• The task: Please duplicate each of the following lines word for word, leaving out the pictures.

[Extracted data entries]
********************

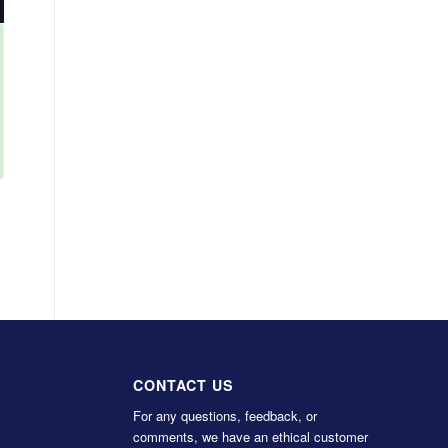
CONTACT US
For any questions, feedback, or
comments, we have an ethical customer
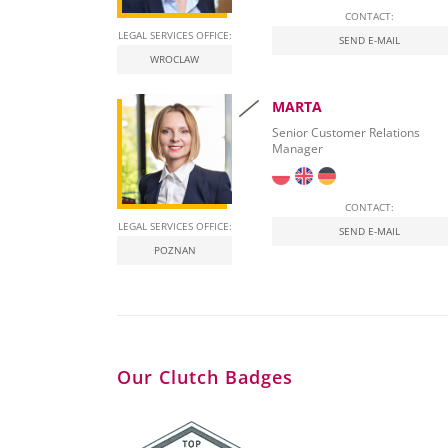
CONTACT:
LEGAL SERVICES OFFICE:
SEND E-MAIL
WROCLAW
MARTA
Senior Customer Relations
Manager
CONTACT:
LEGAL SERVICES OFFICE:
SEND E-MAIL
POZNAN
Our Clutch Badges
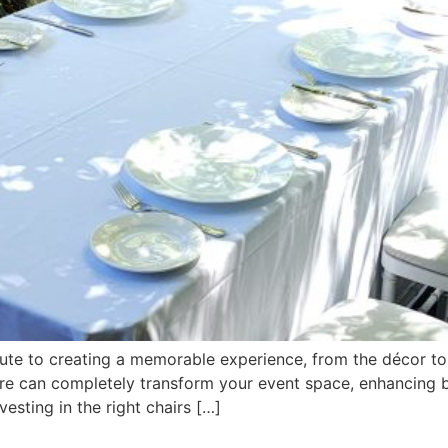
ute to creating a memorable experience, from the décor to
hire can completely transform your event space, enhancing b
vesting in the right chairs […]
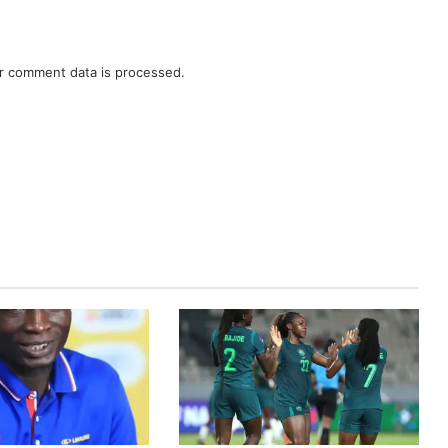
r comment data is processed.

********************

• Task output:
CONTACT US
For any questions, feedback, or
comments, we have an ethical customer
CONTACT:
LEGAL SERVICES OFFICE:
SEND E-MAIL
WROCLAW
MARTA
Senior Customer Relations
Manager
CONTACT:
LEGAL SERVICES OFFICE:
SEND E-MAIL
POZNAN
Our Clutch Badges
ute to creating a memorable experience, from the décor to
hire can completely transform your event space, enhancing b
vesting in the right chairs […]
r comment data is processed.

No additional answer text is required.